Quentin Crisp, the gay non-theist, spent Christmas off-Broadway celebrating his 90th birthday. The ex-Britisher who wrote The Naked Civil Servant in 1968, tells Yanks that Lady Diana, before she was Princess Diana, knew that royal marriages are never about love. Didn’t Queen Alexandra, Crisp relates, when Edward VII was on his deathbed and knowing about his mistress, say, “Let Mrs Kepple be sent for”? In England, Crisp wittily says in his Gay Nineties show: “Adultery is condoned, divorce is not. In the United States it’s the opposite. Every American woman knows marriage is for a little while alimony is forever.”
Two leading gay playwrights, both humanists, have had big successes in New York. Terrence McNally’s Corpus Christi was a memorable dramatic experience. Ticket holders started by passing through a group of protesting religious fundamentalists in order to get in, then they passed through a metal detector to make sure that whatever the guard saw bulging wasn’t a gun. The play was panned by theists with a vested interest, of course. However, its central theme – acceptance of outsiders and the need for tolerance – was praised by the cognoscenti. Its lead character, a Texan named Joshua, spread his Jesus-like gospel of affirmation in saying to his childhood lover, Judas, and others, “God loves us most when we love each other.” Judas, of course, betrays him to “the fag haters in priests’ robes,” and Joshua is crucified by the very ones who jeered him as a young boy, something with which it is easy to empathize. But many found the work less impious than Monty Python’s The Life of Brian or Jesus Christ Superstar.
Far more blasphemous is Paul Rudnick’s The Most Fabulous Story Ever Told, one of the theatrical season’s funniest comedies. God, according to Rudnick, actually created Adam and Steve as well as Janet and Mabel, not just Adam and Eve.

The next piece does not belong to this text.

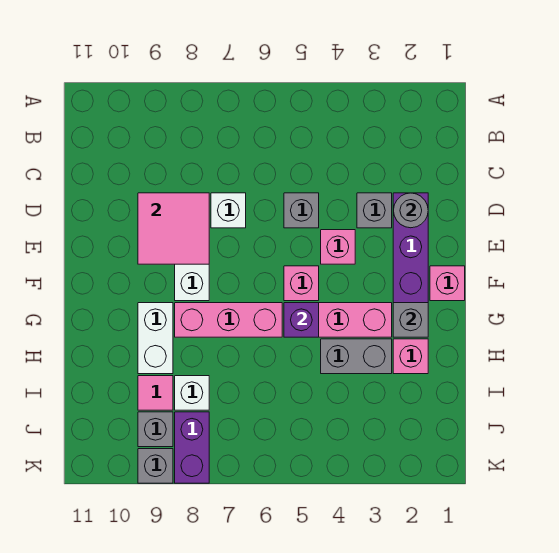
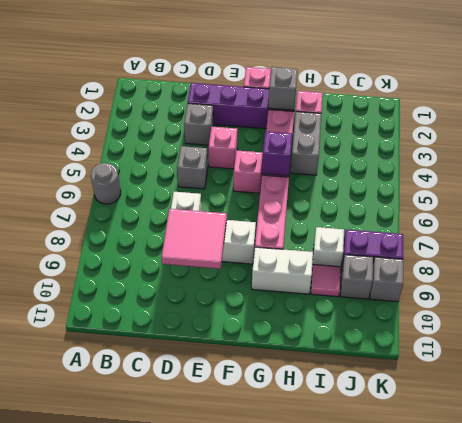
grey 1x1 round brick [393,193,428,228] -> grey 1x1 round brick moved to [91,163,121,204]

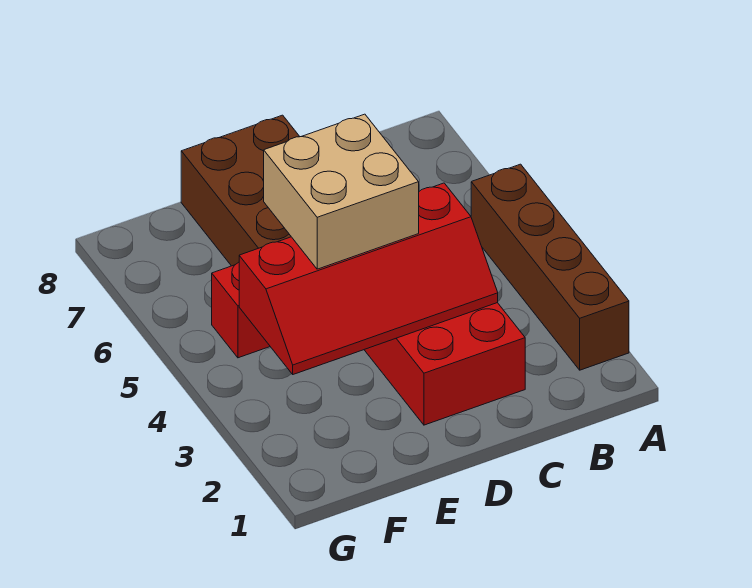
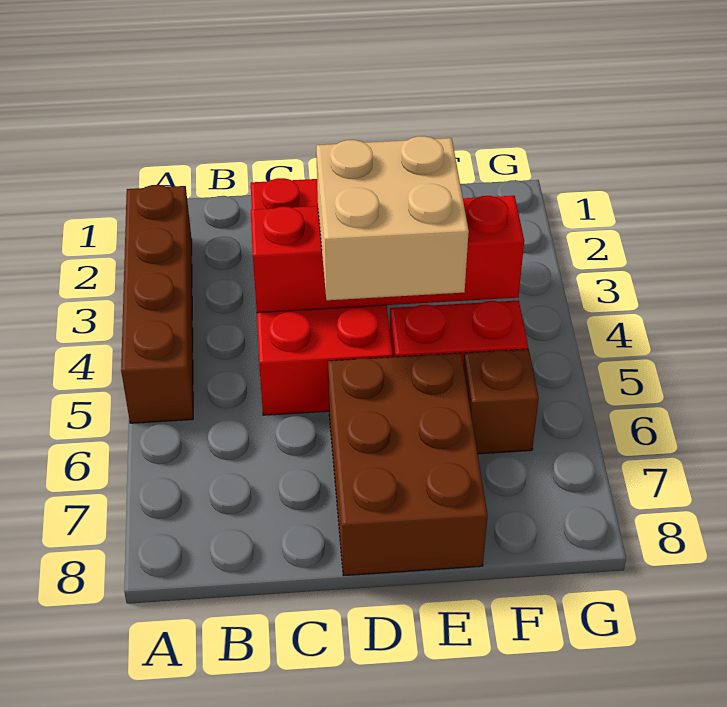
none -> brown 1x1 brick [463,349,539,454]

The same-sex couples quickly fall for each other. Adam is unsure where he came from, but he does find Eden a “fabulous” place except – true to his orientation as a nervous aesthete – is concerned about his hair and says, “I mean, I would have put the lake over there.” Steve is the secular humanist type who points out that the Bible has to be wrong because, look, there’s no Eve. Janet, meanwhile, is the butch type. Mabel’s a dippy spiritual sort.
This is a delightfully irreverent work, guaranteed to rile the religious right, particularly because of some frontal nudity (the cute priest, alas, never gets unfrocked) and a scene with godly-possible backdoor intercourse. “Believe in not knowing” and “Take a real risk – ask nothing” are two statements playgoers receive from the script. In Britain, pray that the play will be resurrected there – don’t miss any such second coming. Also pray for a resurrection of Rudnick’s 1990s play, The Naked Eye in which a man on a cross has an erection.
The Winter Solstice arrived in Manhattan at 20:56 on December 21 almost entirely unnoticed except by secular humanists who were not taking advantage of the ChristMyth 60% Off sales.